WHAT YOU NEED TO DO: All records below should be repeated exactly, with the pictures left out.

*** RECORDS TO USE Section Begins ***

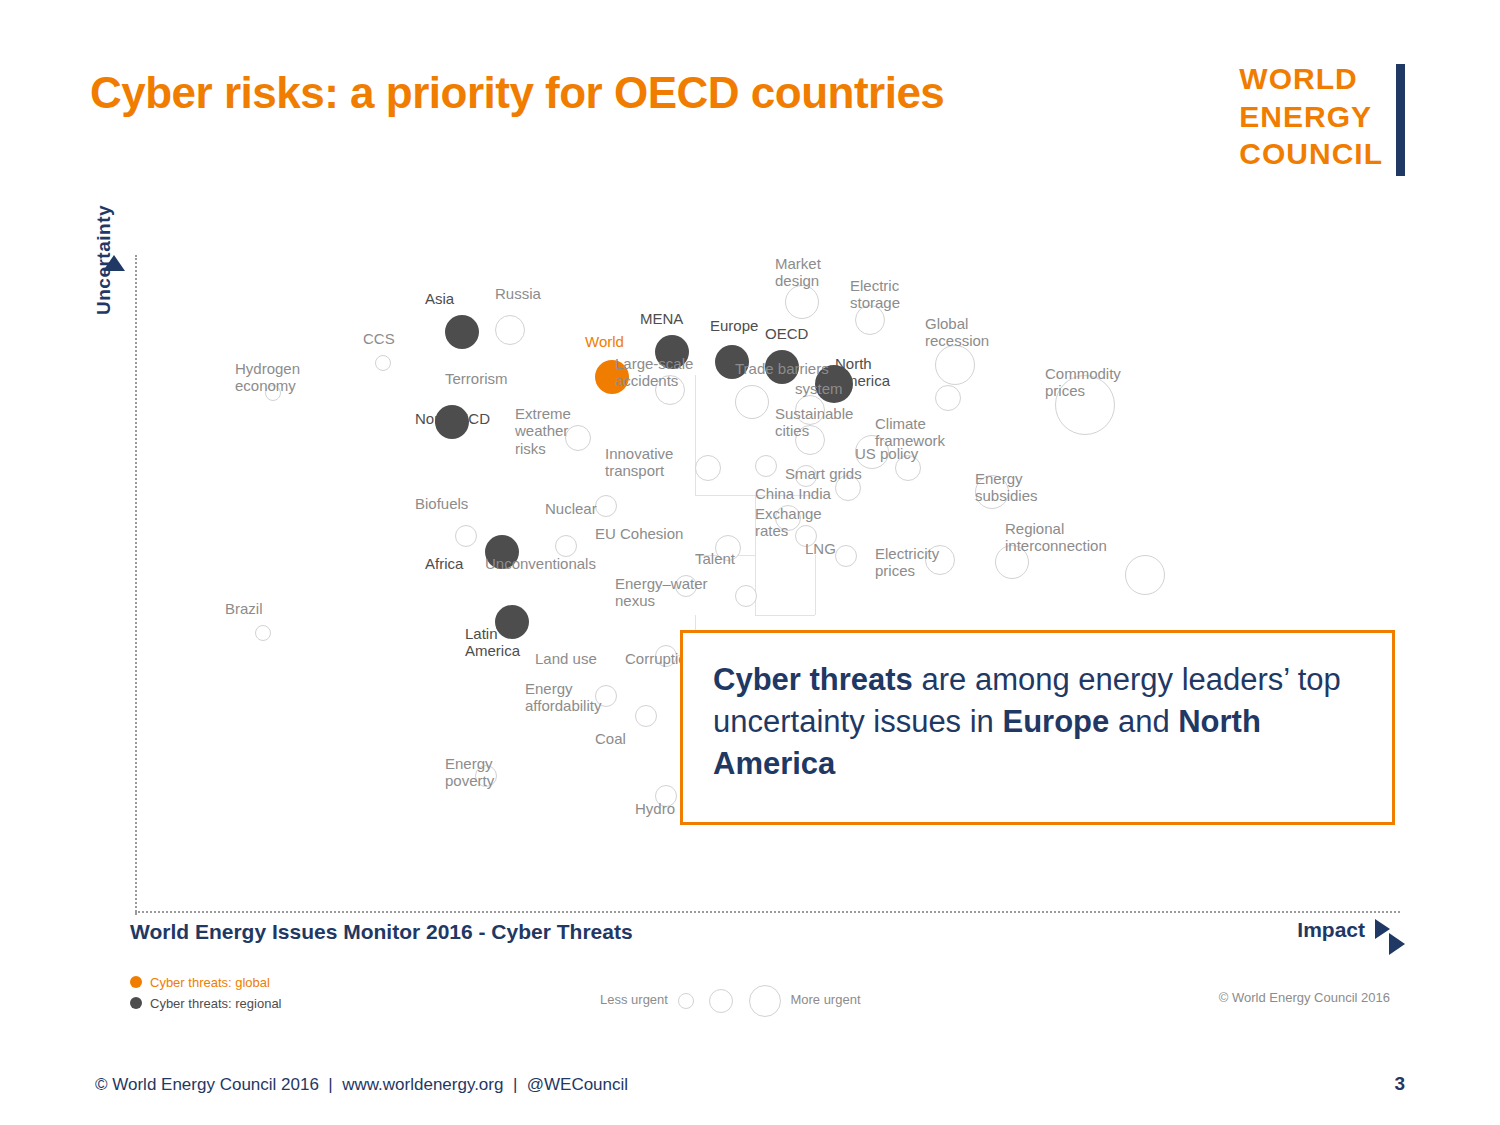Cyber risks: a priority for OECD countries
WORLD
ENERGY
COUNCIL
Uncertainty
Hydrogen
economy
CCS
Russia
Asia
World
MENA
Europe
OECD
North
America
Market
design
Electric
storage
Global
recession
Commodity
prices
Large-scale
accidents
Trade barriers
system
Terrorism
Non OECD
Extreme
weather
risks
Sustainable
cities
Climate
framework
US policy
Innovative
transport
Smart grids
Energy
subsidies
Nuclear
China India
Biofuels
Africa
Unconventionals
EU Cohesion
Exchange
rates
LNG
Electricity
prices
Regional
interconnection
Energy–water
nexus
Talent
Brazil
Latin
America
Land use
Corruption
Energy
affordability
Coal
Energy
poverty
Hydro
Cyber threats are among energy leaders’ top uncertainty issues in Europe and North America
World Energy Issues Monitor 2016 - Cyber Threats
Impact
Cyber threats: global
Cyber threats: regional
Less urgent More urgent
© World Energy Council 2016
© World Energy Council 2016 | www.worldenergy.org | @WECouncil
3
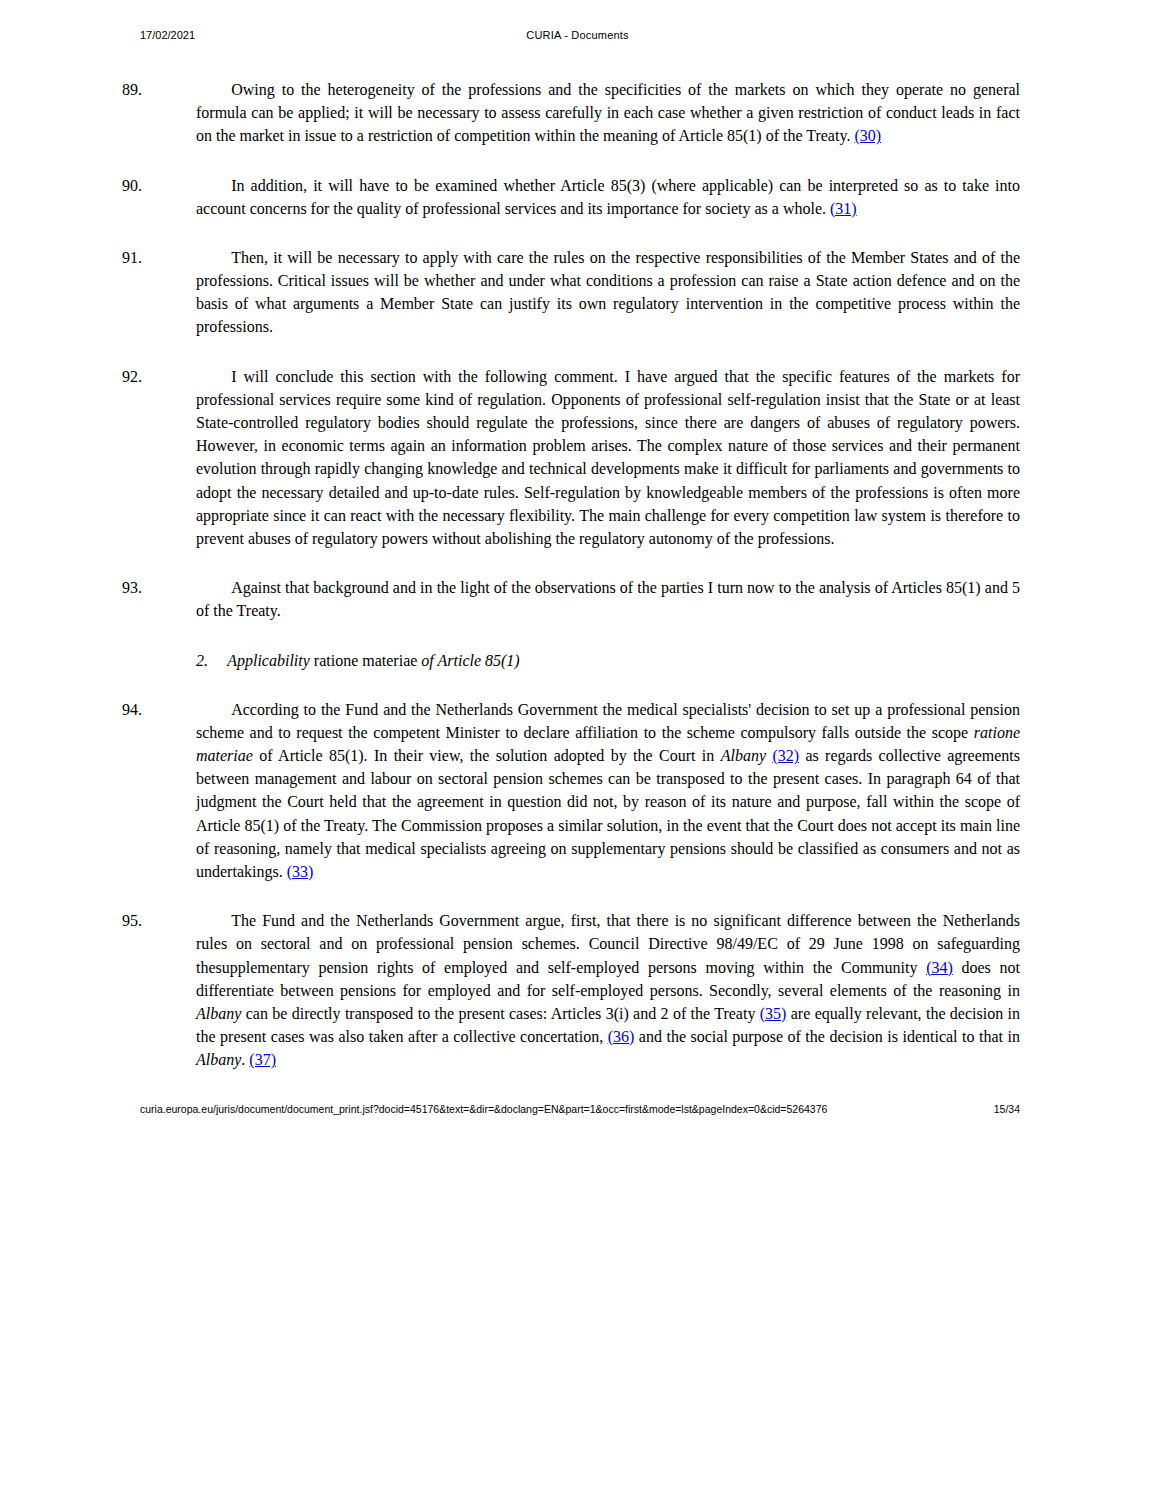17/02/2021
CURIA - Documents
89.
Owing to the heterogeneity of the professions and the specificities of the markets on which they operate no general formula can be applied; it will be necessary to assess carefully in each case whether a given restriction of conduct leads in fact on the market in issue to a restriction of competition within the meaning of Article 85(1) of the Treaty. (30)
90.
In addition, it will have to be examined whether Article 85(3) (where applicable) can be interpreted so as to take into account concerns for the quality of professional services and its importance for society as a whole. (31)
91.
Then, it will be necessary to apply with care the rules on the respective responsibilities of the Member States and of the professions. Critical issues will be whether and under what conditions a profession can raise a State action defence and on the basis of what arguments a Member State can justify its own regulatory intervention in the competitive process within the professions.
92.
I will conclude this section with the following comment. I have argued that the specific features of the markets for professional services require some kind of regulation. Opponents of professional self-regulation insist that the State or at least State-controlled regulatory bodies should regulate the professions, since there are dangers of abuses of regulatory powers. However, in economic terms again an information problem arises. The complex nature of those services and their permanent evolution through rapidly changing knowledge and technical developments make it difficult for parliaments and governments to adopt the necessary detailed and up-to-date rules. Self-regulation by knowledgeable members of the professions is often more appropriate since it can react with the necessary flexibility. The main challenge for every competition law system is therefore to prevent abuses of regulatory powers without abolishing the regulatory autonomy of the professions.
93.
Against that background and in the light of the observations of the parties I turn now to the analysis of Articles 85(1) and 5 of the Treaty.
2. Applicability ratione materiae of Article 85(1)
94.
According to the Fund and the Netherlands Government the medical specialists' decision to set up a professional pension scheme and to request the competent Minister to declare affiliation to the scheme compulsory falls outside the scope ratione materiae of Article 85(1). In their view, the solution adopted by the Court in Albany (32) as regards collective agreements between management and labour on sectoral pension schemes can be transposed to the present cases. In paragraph 64 of that judgment the Court held that the agreement in question did not, by reason of its nature and purpose, fall within the scope of Article 85(1) of the Treaty. The Commission proposes a similar solution, in the event that the Court does not accept its main line of reasoning, namely that medical specialists agreeing on supplementary pensions should be classified as consumers and not as undertakings. (33)
95.
The Fund and the Netherlands Government argue, first, that there is no significant difference between the Netherlands rules on sectoral and on professional pension schemes. Council Directive 98/49/EC of 29 June 1998 on safeguarding thesupplementary pension rights of employed and self-employed persons moving within the Community (34) does not differentiate between pensions for employed and for self-employed persons. Secondly, several elements of the reasoning in Albany can be directly transposed to the present cases: Articles 3(i) and 2 of the Treaty (35) are equally relevant, the decision in the present cases was also taken after a collective concertation, (36) and the social purpose of the decision is identical to that in Albany. (37)
curia.europa.eu/juris/document/document_print.jsf?docid=45176&text=&dir=&doclang=EN&part=1&occ=first&mode=lst&pageIndex=0&cid=5264376
15/34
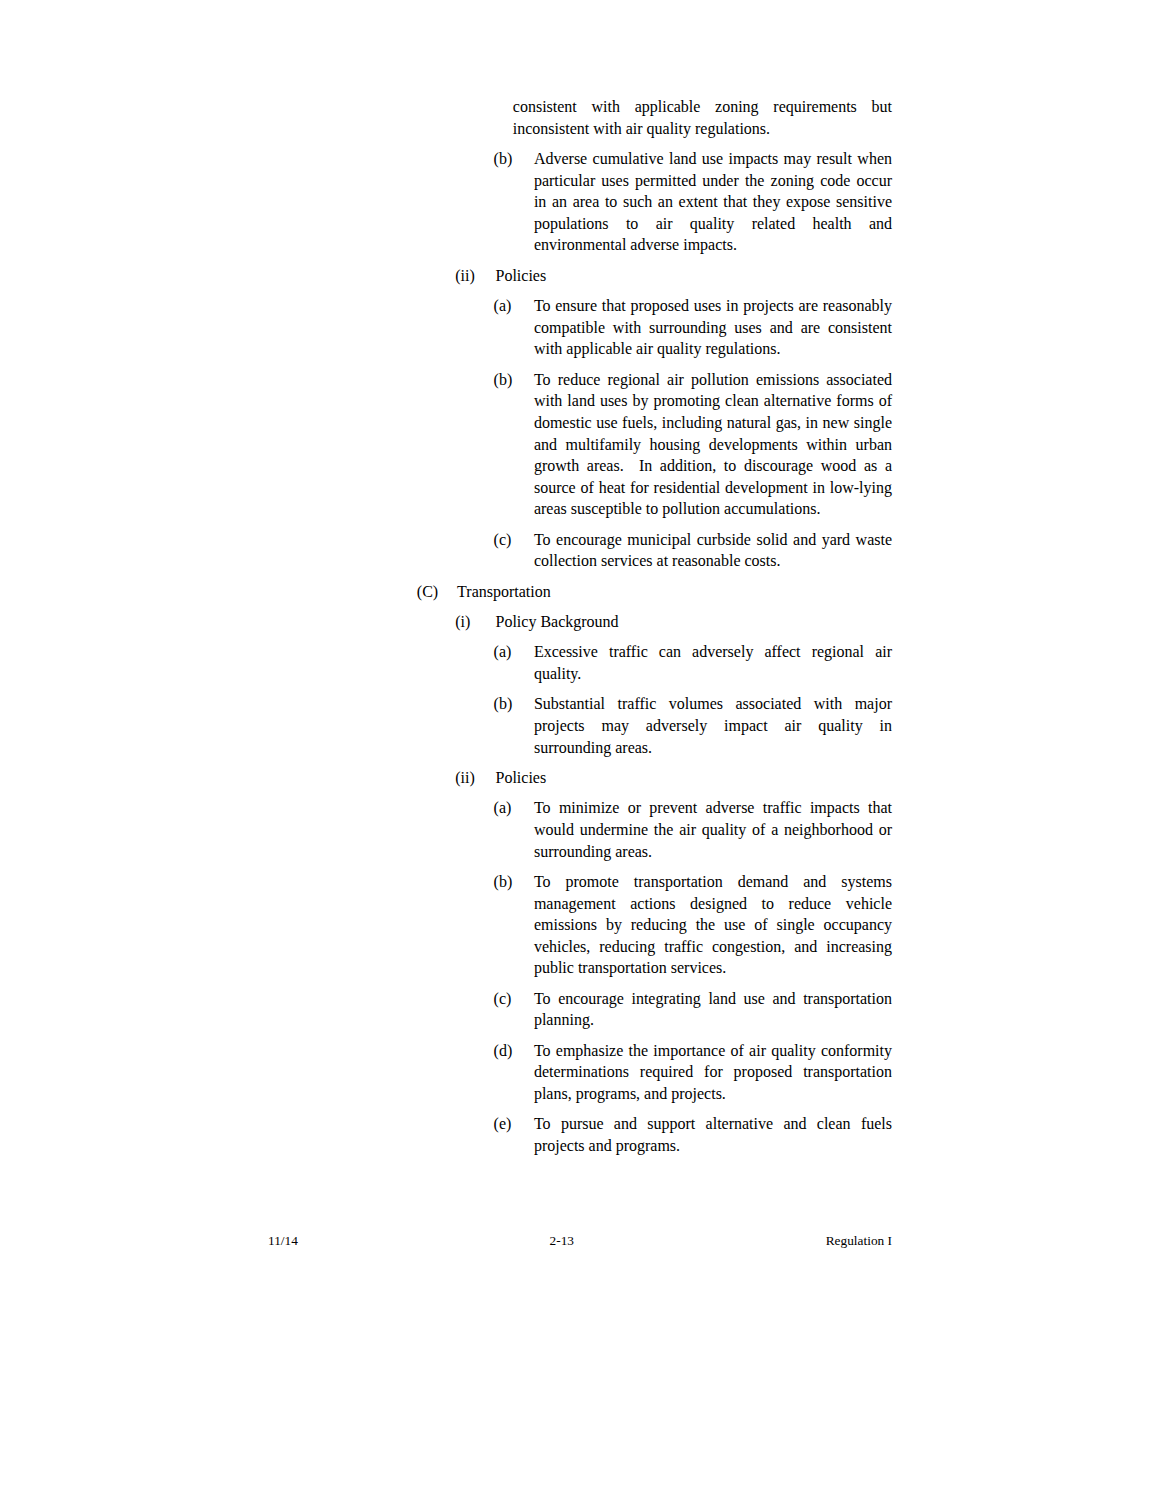consistent with applicable zoning requirements but inconsistent with air quality regulations.
(b)
Adverse cumulative land use impacts may result when particular uses permitted under the zoning code occur in an area to such an extent that they expose sensitive populations to air quality related health and environmental adverse impacts.
(ii)
Policies
(a)
To ensure that proposed uses in projects are reasonably compatible with surrounding uses and are consistent with applicable air quality regulations.
(b)
To reduce regional air pollution emissions associated with land uses by promoting clean alternative forms of domestic use fuels, including natural gas, in new single and multifamily housing developments within urban growth areas. In addition, to discourage wood as a source of heat for residential development in low-lying areas susceptible to pollution accumulations.
(c)
To encourage municipal curbside solid and yard waste collection services at reasonable costs.
(C)
Transportation
(i)
Policy Background
(a)
Excessive traffic can adversely affect regional air quality.
(b)
Substantial traffic volumes associated with major projects may adversely impact air quality in surrounding areas.
(ii)
Policies
(a)
To minimize or prevent adverse traffic impacts that would undermine the air quality of a neighborhood or surrounding areas.
(b)
To promote transportation demand and systems management actions designed to reduce vehicle emissions by reducing the use of single occupancy vehicles, reducing traffic congestion, and increasing public transportation services.
(c)
To encourage integrating land use and transportation planning.
(d)
To emphasize the importance of air quality conformity determinations required for proposed transportation plans, programs, and projects.
(e)
To pursue and support alternative and clean fuels projects and programs.
11/14
2-13
Regulation I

*** RECORDS TO USE Section Ends ***

SOLUTION TO THE EXERCISE:
Cyber risks: a priority for OECD countries
WORLD
ENERGY
COUNCIL
Uncertainty
Hydrogen
economy
CCS
Russia
Asia
World
MENA
Europe
OECD
North
America
Market
design
Electric
storage
Global
recession
Commodity
prices
Large-scale
accidents
Trade barriers
system
Terrorism
Non OECD
Extreme
weather
risks
Sustainable
cities
Climate
framework
US policy
Innovative
transport
Smart grids
Energy
subsidies
Nuclear
China India
Biofuels
Africa
Unconventionals
EU Cohesion
Exchange
rates
LNG
Electricity
prices
Regional
interconnection
Energy–water
nexus
Talent
Brazil
Latin
America
Land use
Corruption
Energy
affordability
Coal
Energy
poverty
Hydro
Cyber threats are among energy leaders’ top uncertainty issues in Europe and North America
World Energy Issues Monitor 2016 - Cyber Threats
Impact
Cyber threats: global
Cyber threats: regional
Less urgent More urgent
© World Energy Council 2016
© World Energy Council 2016 | www.worldenergy.org | @WECouncil
3
17/02/2021
CURIA - Documents
89.
Owing to the heterogeneity of the professions and the specificities of the markets on which they operate no general formula can be applied; it will be necessary to assess carefully in each case whether a given restriction of conduct leads in fact on the market in issue to a restriction of competition within the meaning of Article 85(1) of the Treaty. (30)
90.
In addition, it will have to be examined whether Article 85(3) (where applicable) can be interpreted so as to take into account concerns for the quality of professional services and its importance for society as a whole. (31)
91.
Then, it will be necessary to apply with care the rules on the respective responsibilities of the Member States and of the professions. Critical issues will be whether and under what conditions a profession can raise a State action defence and on the basis of what arguments a Member State can justify its own regulatory intervention in the competitive process within the professions.
92.
I will conclude this section with the following comment. I have argued that the specific features of the markets for professional services require some kind of regulation. Opponents of professional self-regulation insist that the State or at least State-controlled regulatory bodies should regulate the professions, since there are dangers of abuses of regulatory powers. However, in economic terms again an information problem arises. The complex nature of those services and their permanent evolution through rapidly changing knowledge and technical developments make it difficult for parliaments and governments to adopt the necessary detailed and up-to-date rules. Self-regulation by knowledgeable members of the professions is often more appropriate since it can react with the necessary flexibility. The main challenge for every competition law system is therefore to prevent abuses of regulatory powers without abolishing the regulatory autonomy of the professions.
93.
Against that background and in the light of the observations of the parties I turn now to the analysis of Articles 85(1) and 5 of the Treaty.
2. Applicability ratione materiae of Article 85(1)
94.
According to the Fund and the Netherlands Government the medical specialists' decision to set up a professional pension scheme and to request the competent Minister to declare affiliation to the scheme compulsory falls outside the scope ratione materiae of Article 85(1). In their view, the solution adopted by the Court in Albany (32) as regards collective agreements between management and labour on sectoral pension schemes can be transposed to the present cases. In paragraph 64 of that judgment the Court held that the agreement in question did not, by reason of its nature and purpose, fall within the scope of Article 85(1) of the Treaty. The Commission proposes a similar solution, in the event that the Court does not accept its main line of reasoning, namely that medical specialists agreeing on supplementary pensions should be classified as consumers and not as undertakings. (33)
95.
The Fund and the Netherlands Government argue, first, that there is no significant difference between the Netherlands rules on sectoral and on professional pension schemes. Council Directive 98/49/EC of 29 June 1998 on safeguarding thesupplementary pension rights of employed and self-employed persons moving within the Community (34) does not differentiate between pensions for employed and for self-employed persons. Secondly, several elements of the reasoning in Albany can be directly transposed to the present cases: Articles 3(i) and 2 of the Treaty (35) are equally relevant, the decision in the present cases was also taken after a collective concertation, (36) and the social purpose of the decision is identical to that in Albany. (37)
curia.europa.eu/juris/document/document_print.jsf?docid=45176&text=&dir=&doclang=EN&part=1&occ=first&mode=lst&pageIndex=0&cid=5264376
15/34
consistent with applicable zoning requirements but inconsistent with air quality regulations.
(b)
Adverse cumulative land use impacts may result when particular uses permitted under the zoning code occur in an area to such an extent that they expose sensitive populations to air quality related health and environmental adverse impacts.
(ii)
Policies
(a)
To ensure that proposed uses in projects are reasonably compatible with surrounding uses and are consistent with applicable air quality regulations.
(b)
To reduce regional air pollution emissions associated with land uses by promoting clean alternative forms of domestic use fuels, including natural gas, in new single and multifamily housing developments within urban growth areas. In addition, to discourage wood as a source of heat for residential development in low-lying areas susceptible to pollution accumulations.
(c)
To encourage municipal curbside solid and yard waste collection services at reasonable costs.
(C)
Transportation
(i)
Policy Background
(a)
Excessive traffic can adversely affect regional air quality.
(b)
Substantial traffic volumes associated with major projects may adversely impact air quality in surrounding areas.
(ii)
Policies
(a)
To minimize or prevent adverse traffic impacts that would undermine the air quality of a neighborhood or surrounding areas.
(b)
To promote transportation demand and systems management actions designed to reduce vehicle emissions by reducing the use of single occupancy vehicles, reducing traffic congestion, and increasing public transportation services.
(c)
To encourage integrating land use and transportation planning.
(d)
To emphasize the importance of air quality conformity determinations required for proposed transportation plans, programs, and projects.
(e)
To pursue and support alternative and clean fuels projects and programs.
11/14
2-13
Regulation I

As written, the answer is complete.